ZFIN ID: ZDB-PUB-070212-43
Embryonic and tissue-specific regulation of myostatin-1 and -2 gene expression in zebrafish
Helterline, D.L., Garikipati, D., Stenkamp, D.L., and Rodgers, B.D.
Date: 2007
Source: General and comparative endocrinology 151(1): 90-97 (Journal)
Registered Authors: Stenkamp, Deborah L.
Keywords: Myostatin, GDF-8, Zebrafish, Gene expression, Stress
MeSH Terms:
  • Animals
  • Embryo, Nonmammalian/metabolism
  • Gene Expression Profiling*
  • Gene Expression Regulation, Developmental*
  • Mice
  • Myostatin
  • RNA, Messenger/genetics
  • RNA, Messenger/metabolism
  • Reverse Transcriptase Polymerase Chain Reaction
  • Spleen/metabolism
  • Transforming Growth Factor beta/genetics*
  • Transforming Growth Factor beta/metabolism
  • Zebrafish/embryology
  • Zebrafish/genetics*
  • Zebrafish/growth & development
  • Zebrafish Proteins
PubMed: 17289047 Full text @ Gen. Comp. Endocrinol.

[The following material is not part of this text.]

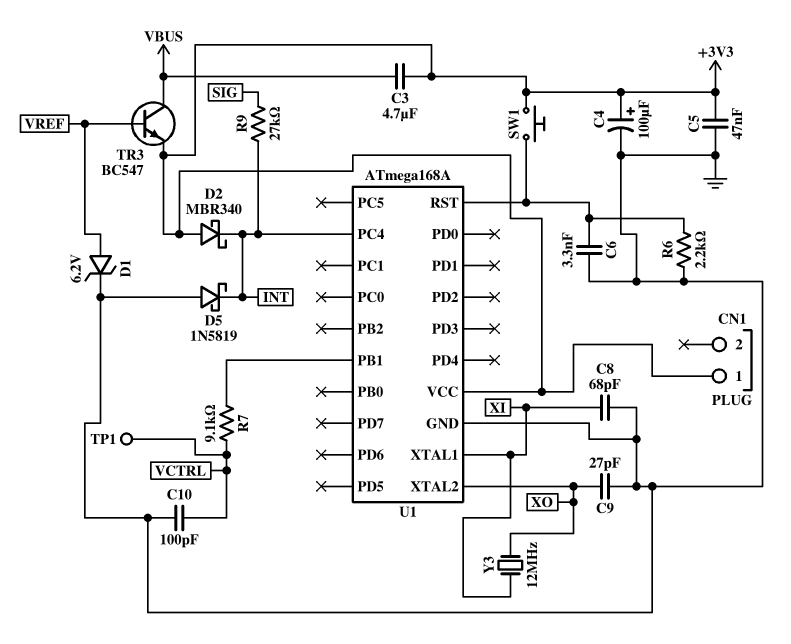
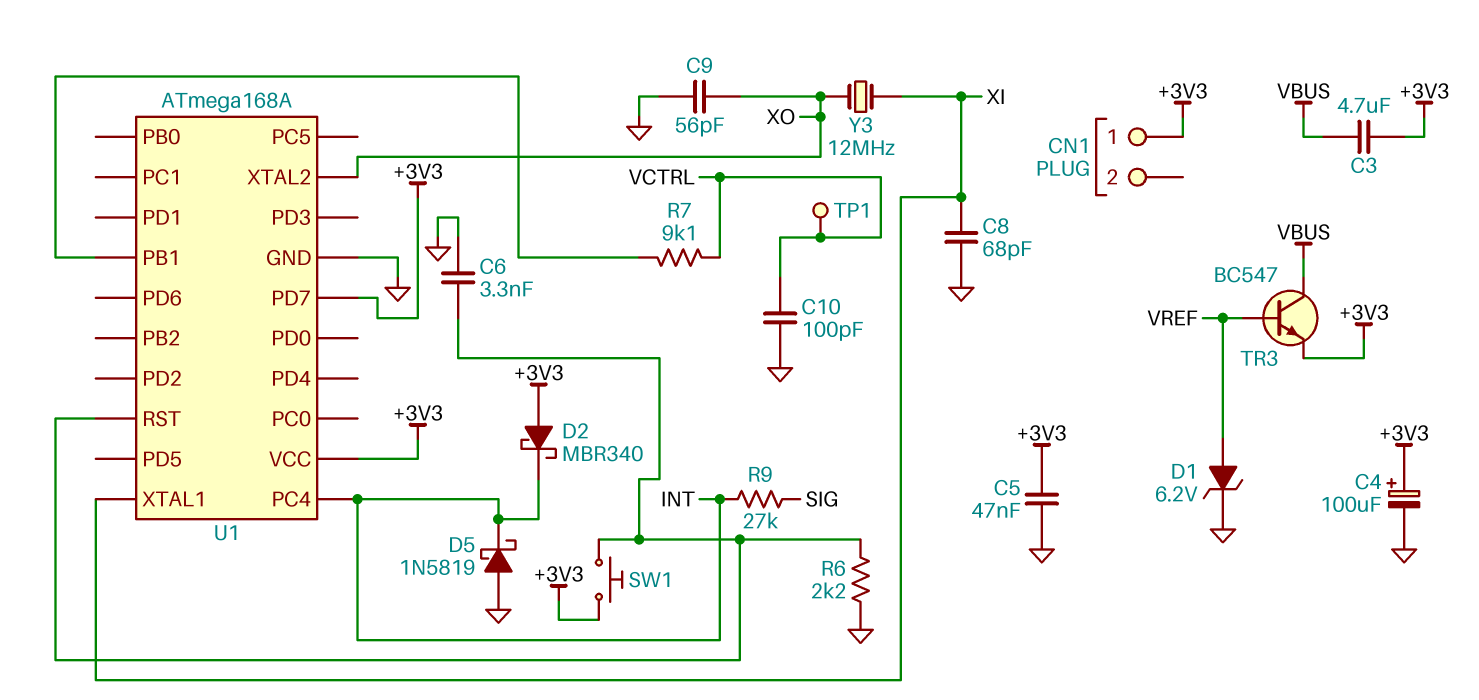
C9: 27pF (GND, XO) -> 56pF (GND, XO)
U1 pin PD7: none -> +3V3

Myostatin is a member of the TGF-beta superfamily and a potent negative regulator of muscle growth and development in mammals. Its expression is limited primarily to skeletal muscle in mammals, but occurs in many different fish tissues, although quantitative measurements of the embryonic and tissue-specific expression profiles are lacking. A recent phylogenetic analysis of all known myostatin genes identified a novel paralogue in zebrafish, zfMSTN-2, and prompted the reclassification of the entire subfamily to include MSTN-1 and -2 sister clades in the bony fishes. The differential expression profiles of both genes were therefore determined using custom RNA panels generated from pooled (100-150/sampling) embryos at different stages of development and from individual adult tissues. High levels of both transcripts were transiently present at the blastula stage, but were undetectable throughout gastrulation (7hpf). Levels of zfMSTN-2 peaked during early somitogenesis (11hpf), returned to basal levels during late somitogenesis and did not begin to rise again until hatching (72hpf). By contrast, zfMSTN-1 mRNA levels peaked during late somitogenesis (15.5-19hpf), returned to baseline at 21.5hpf and eventually rose 25-fold by 72hpf. In adults, both transcripts were present in a wide variety of tissues, including some not previously known to express myostatin. Expression of zfMSTN-1 was highest in brain, muscle, heart and testes and was 1-3 log orders above that in other tissues. It was also greater than zfMSTN-2 expression in most tissues, nevertheless, levels of both transcripts increased almost 600-fold in spleens of fish subjected to stocking stress. Myostatin expression was also detected in mouse spleens, suggesting that myostatin may influence immune cell development in mammals as well as fish. These studies indicate that zfMSTN-1 and -2 gene expression is differentially regulated in developing fish embryos and in adult tissues. The increased expression of both genes in spleens from stressed fish is further supportive of an immunomodulatory role and may explain increased disease susceptibility associated with stocking stress.